I am attempting to build dcgm-exporter to run on bare metal on Ubuntu bionic. Nvidia drivers and cuda library are installed from the nvidia ppa. I followed the build instructions in the README for making the binary
.
When I attempt to run dcgm-exporter
that I built, the following is the output (from testing):
# /usr/bin/dcgm-exporter
INFO[0000] Starting dcgm-exporter
INFO[0000] DCGM successfully initialized!
INFO[0000] Pipeline starting
INFO[0000] Starting webserver
ERRO[0002] Failed to collect metrics with error: Failed to collect metrics with error: Error getting device information: API version mismatch
ERRO[0004] Failed to collect metrics with error: Failed to collect metrics with error: Error getting device information: API version mismatch
ERRO[0006] Failed to collect metrics with error: Failed to collect metrics with error: Error getting device information: API version mismatch
All nvidia tools and scripts used to test gpus work properly. This tool is the only tool giving this error. Any assistance would be greatly appreciated. We have K80 Tesla cards and we’re running nvidia-440.100 driver(s). I’m using the repo master latest build of dcgm-exporter.

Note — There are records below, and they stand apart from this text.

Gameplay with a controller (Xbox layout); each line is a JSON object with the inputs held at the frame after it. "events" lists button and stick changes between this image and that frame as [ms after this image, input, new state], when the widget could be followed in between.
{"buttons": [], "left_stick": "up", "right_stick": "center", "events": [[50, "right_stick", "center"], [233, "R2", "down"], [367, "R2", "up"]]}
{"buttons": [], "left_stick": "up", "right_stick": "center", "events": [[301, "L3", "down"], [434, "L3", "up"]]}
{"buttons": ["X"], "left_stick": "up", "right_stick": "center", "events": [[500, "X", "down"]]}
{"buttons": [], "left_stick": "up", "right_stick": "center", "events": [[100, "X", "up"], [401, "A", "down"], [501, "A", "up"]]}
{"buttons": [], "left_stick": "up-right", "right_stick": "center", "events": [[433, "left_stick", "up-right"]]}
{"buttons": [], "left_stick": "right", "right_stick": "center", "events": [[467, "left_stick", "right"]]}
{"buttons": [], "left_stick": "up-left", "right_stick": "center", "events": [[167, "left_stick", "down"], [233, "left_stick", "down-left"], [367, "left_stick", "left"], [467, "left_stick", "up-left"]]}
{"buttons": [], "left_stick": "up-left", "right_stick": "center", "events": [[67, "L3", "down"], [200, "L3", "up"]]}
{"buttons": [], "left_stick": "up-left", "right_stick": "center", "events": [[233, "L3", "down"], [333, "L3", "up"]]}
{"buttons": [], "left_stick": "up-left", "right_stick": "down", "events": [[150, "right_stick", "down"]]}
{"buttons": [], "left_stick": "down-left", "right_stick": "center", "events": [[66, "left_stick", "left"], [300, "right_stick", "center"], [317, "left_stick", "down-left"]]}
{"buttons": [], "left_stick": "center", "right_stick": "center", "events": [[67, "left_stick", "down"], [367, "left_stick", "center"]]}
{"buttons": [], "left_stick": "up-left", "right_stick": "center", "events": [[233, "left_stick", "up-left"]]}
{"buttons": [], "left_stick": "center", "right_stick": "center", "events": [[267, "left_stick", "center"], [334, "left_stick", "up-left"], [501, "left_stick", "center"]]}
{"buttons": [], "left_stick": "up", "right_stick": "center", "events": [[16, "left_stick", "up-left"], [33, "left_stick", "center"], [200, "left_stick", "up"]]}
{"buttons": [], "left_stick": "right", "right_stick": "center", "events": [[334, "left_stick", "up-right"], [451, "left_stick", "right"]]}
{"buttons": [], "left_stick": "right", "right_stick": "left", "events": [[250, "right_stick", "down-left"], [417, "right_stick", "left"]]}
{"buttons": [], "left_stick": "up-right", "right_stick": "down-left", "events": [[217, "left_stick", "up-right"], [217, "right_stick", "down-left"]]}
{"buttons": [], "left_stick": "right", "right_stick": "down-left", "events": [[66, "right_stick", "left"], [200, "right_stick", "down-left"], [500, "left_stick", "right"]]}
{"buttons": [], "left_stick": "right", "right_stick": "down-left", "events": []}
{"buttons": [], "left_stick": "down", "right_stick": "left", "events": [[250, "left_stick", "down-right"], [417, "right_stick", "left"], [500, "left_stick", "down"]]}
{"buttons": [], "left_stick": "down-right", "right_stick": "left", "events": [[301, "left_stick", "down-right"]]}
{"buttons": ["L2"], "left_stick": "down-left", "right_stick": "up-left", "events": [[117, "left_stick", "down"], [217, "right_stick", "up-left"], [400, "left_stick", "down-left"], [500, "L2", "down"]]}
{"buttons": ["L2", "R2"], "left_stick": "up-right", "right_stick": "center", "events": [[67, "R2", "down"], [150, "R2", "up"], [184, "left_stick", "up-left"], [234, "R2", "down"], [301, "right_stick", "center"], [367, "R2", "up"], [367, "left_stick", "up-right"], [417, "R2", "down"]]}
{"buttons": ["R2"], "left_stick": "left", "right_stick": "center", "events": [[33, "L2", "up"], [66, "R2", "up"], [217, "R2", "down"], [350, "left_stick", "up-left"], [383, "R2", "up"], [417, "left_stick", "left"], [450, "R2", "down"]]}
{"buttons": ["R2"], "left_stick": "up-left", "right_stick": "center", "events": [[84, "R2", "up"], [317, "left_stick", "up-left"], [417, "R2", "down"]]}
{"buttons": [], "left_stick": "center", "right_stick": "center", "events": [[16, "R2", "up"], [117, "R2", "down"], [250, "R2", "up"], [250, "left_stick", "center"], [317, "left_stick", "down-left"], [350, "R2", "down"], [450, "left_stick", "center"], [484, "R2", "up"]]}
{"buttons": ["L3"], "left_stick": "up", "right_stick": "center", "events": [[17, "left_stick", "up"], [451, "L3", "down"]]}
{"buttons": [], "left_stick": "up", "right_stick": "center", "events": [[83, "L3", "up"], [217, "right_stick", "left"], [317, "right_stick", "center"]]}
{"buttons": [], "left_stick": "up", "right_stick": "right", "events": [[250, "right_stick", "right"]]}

# cat /proc/driver/nvidia/version
NVRM version: NVIDIA UNIX x86_64 Kernel Module 440.100 Fri May 29 08:45:51 UTC 2020
GCC version: gcc version 7.5.0 (Ubuntu 7.5.0-3ubuntu1~18.04)
Unfortunately, when attempting to get a dcgm-exporter
version, the output is:
# ~/dcgm-exporter --version
DCGM Exporter version Filled by the build system
We successfully use dcgm-exporter 1.7.2 in kubernetes clusters running on the same hardware. My requirement here is to get the exporter working on bare metal. I can’t find a 1.7.2 version in the repo, however.
I’m at a loss here. Any pointers would be greatly appreciated.